--- READING PASSAGE ---

TransformerOptimus / SuperAGI

<⚡️> SuperAGI - A dev-first open source autonomous AI agent framework. Enabling developers to build, manage & run useful autonomous agents quickly and reliably.
https://superagi.com/
MIT License
14.98k stars 1.79k forks source link

WebScraperTool return Error #265

Closed Mingzefei closed 1 year ago

Mingzefei commented 1 year ago

Tool WebScraperTool returned: Error while extracting text from HTML (bs4): 403

I asked the Agent to search information from internet and summarize them into file. The GoogleSearch Tool worked well and return the urls currect. But when the Agent used the 'WebScraperTool' to extract relevant information from these urls' page, I get the Error message above.

Autocop-Agent commented 1 year ago

Can you tell me what was your goal? and if possible can you send the logs too

Mingzefei commented 1 year ago

Sure.

---

◆ TASK REQUIREMENTS:
a) Answer these questions about the WebScraperTool issue thread:
(i) What error code appears in the message returned by WebScraperTool?
(ii) Which tool returned the URLs correctly?
(iii) Besides the goal, what did Autocop-Agent ask to be sent?
b) Copy the WebScraperTool issue thread verbatim from "TransformerOptimus / SuperAGI" to "quickly and reliably.".

--- GIVEN MATERIAL ---

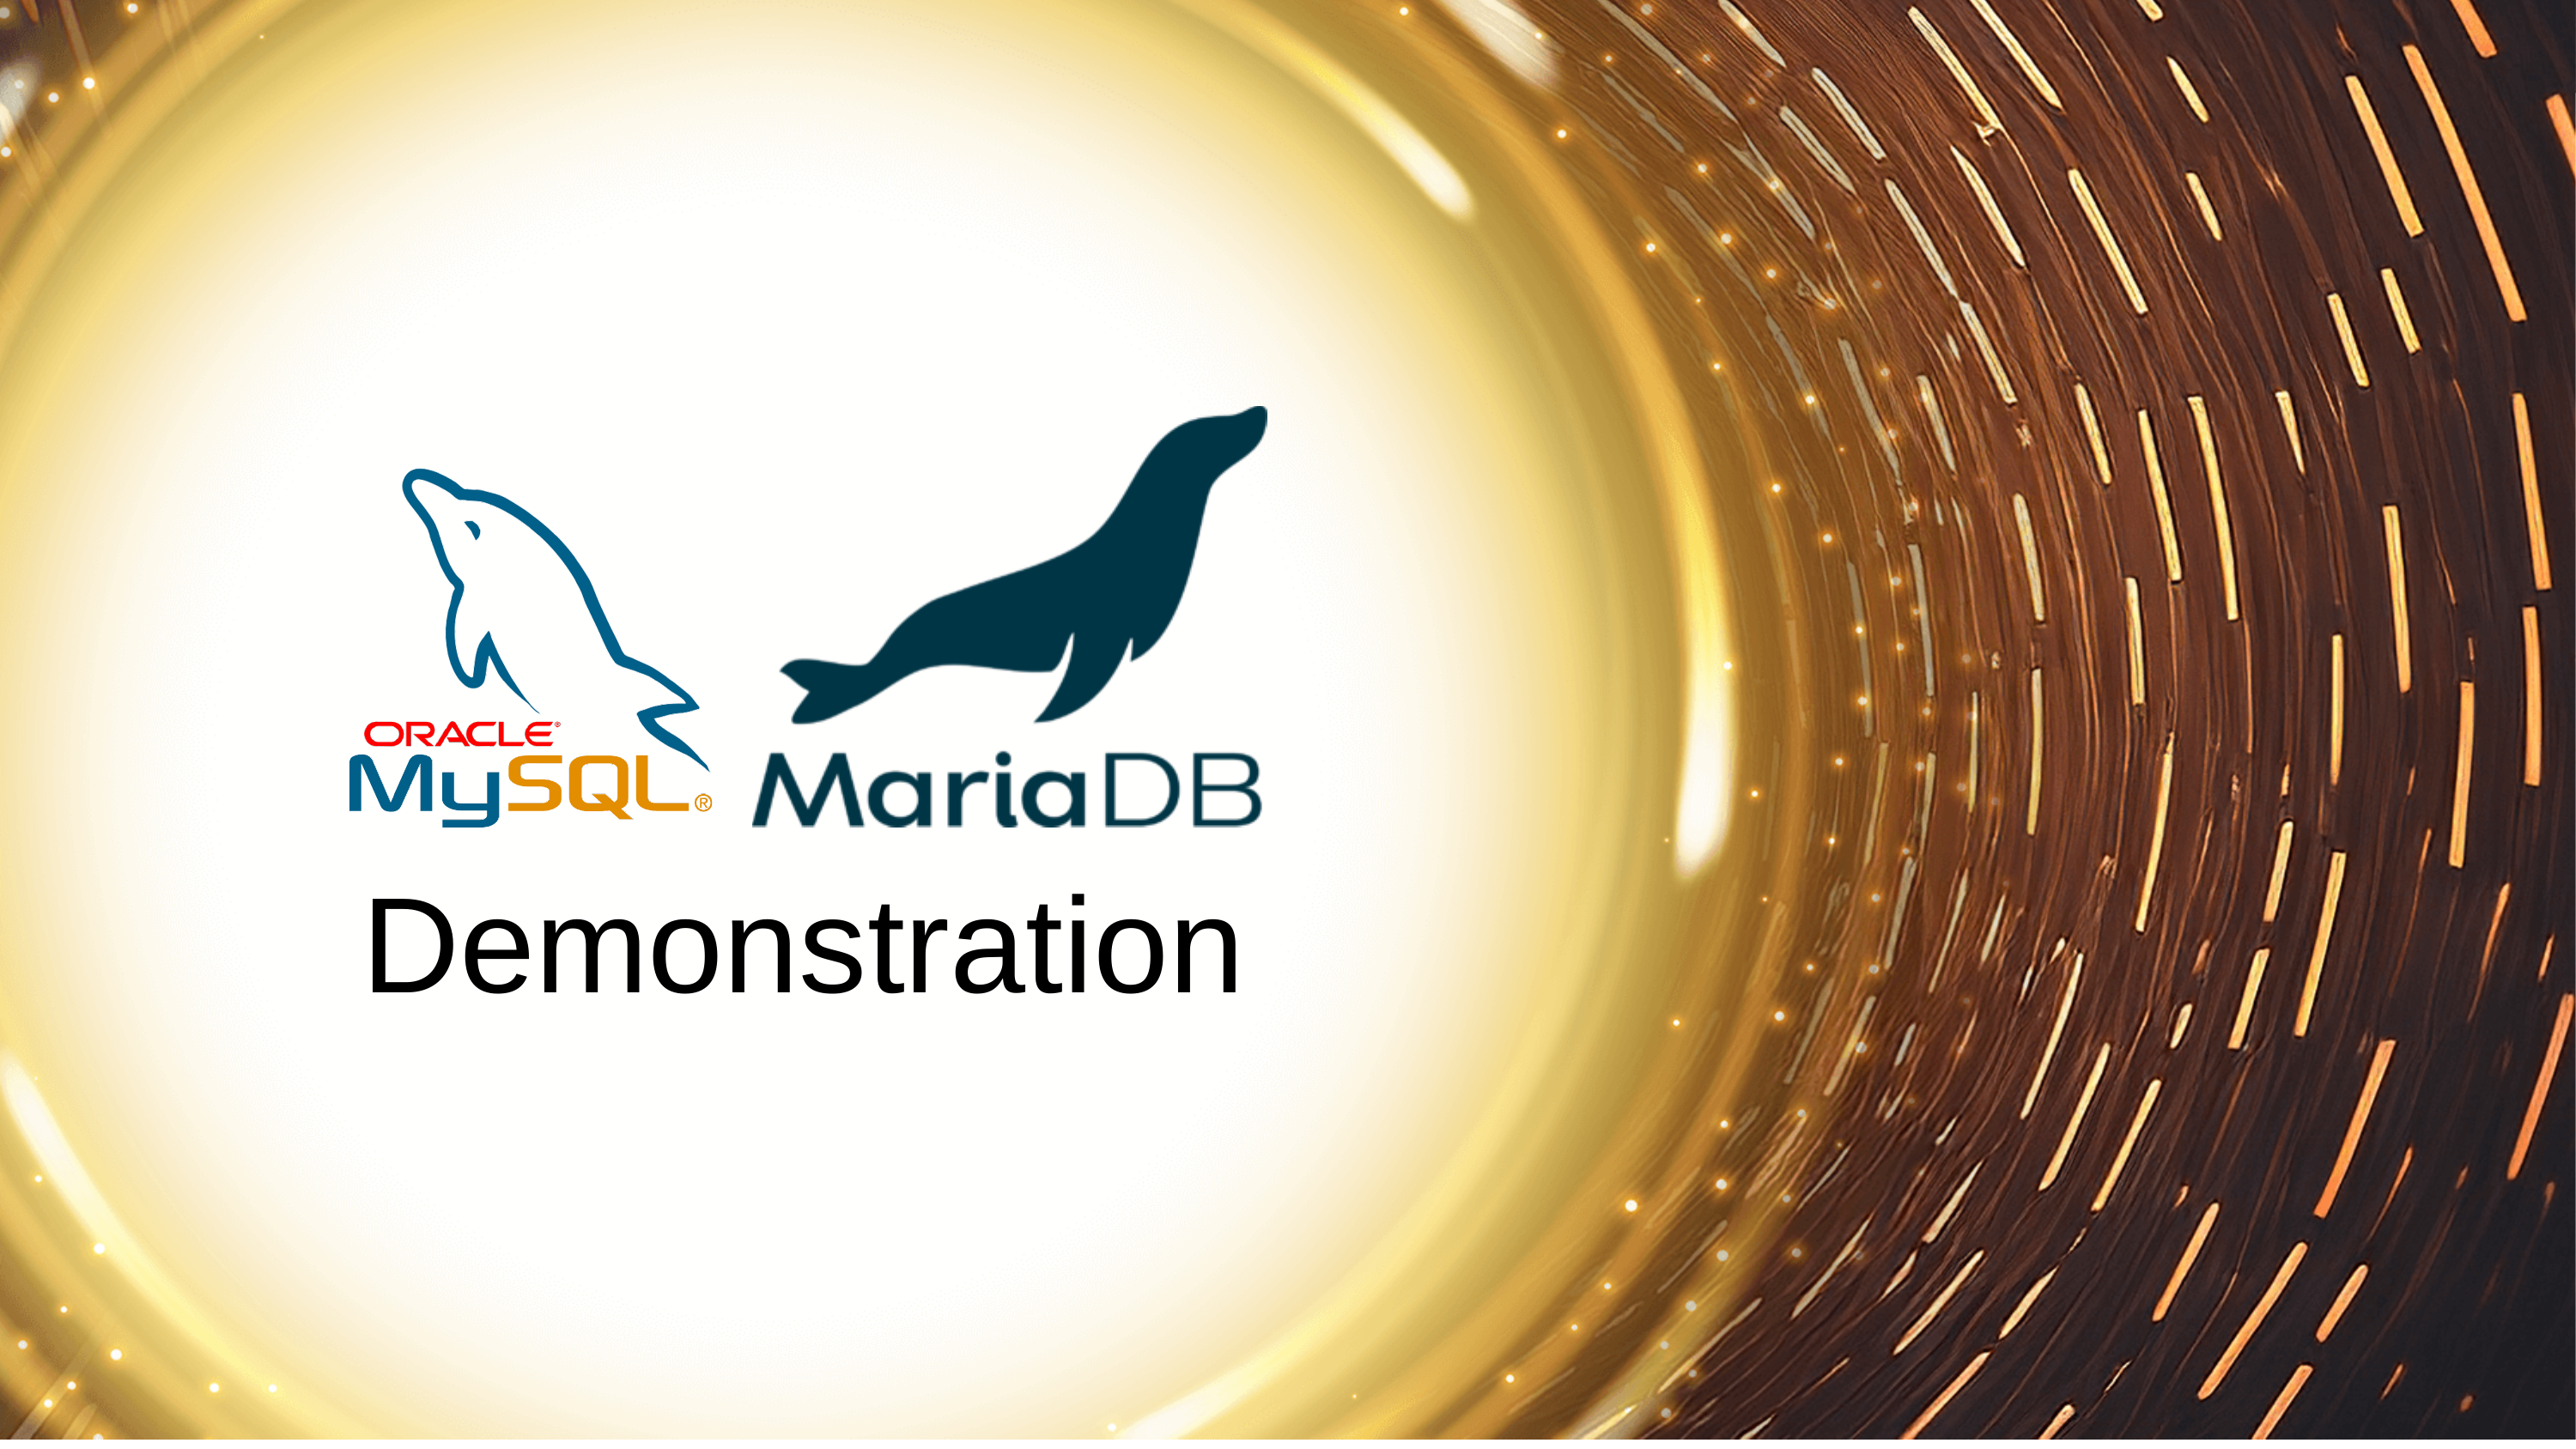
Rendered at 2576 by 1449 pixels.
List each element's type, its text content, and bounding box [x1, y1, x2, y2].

---

◆ THE REPLIES:
a)
(i) 403
(ii) The GoogleSearch Tool
(iii) The logs

b)
TransformerOptimus / SuperAGI

<⚡️> SuperAGI - A dev-first open source autonomous AI agent framework. Enabling developers to build, manage & run useful autonomous agents quickly and reliably.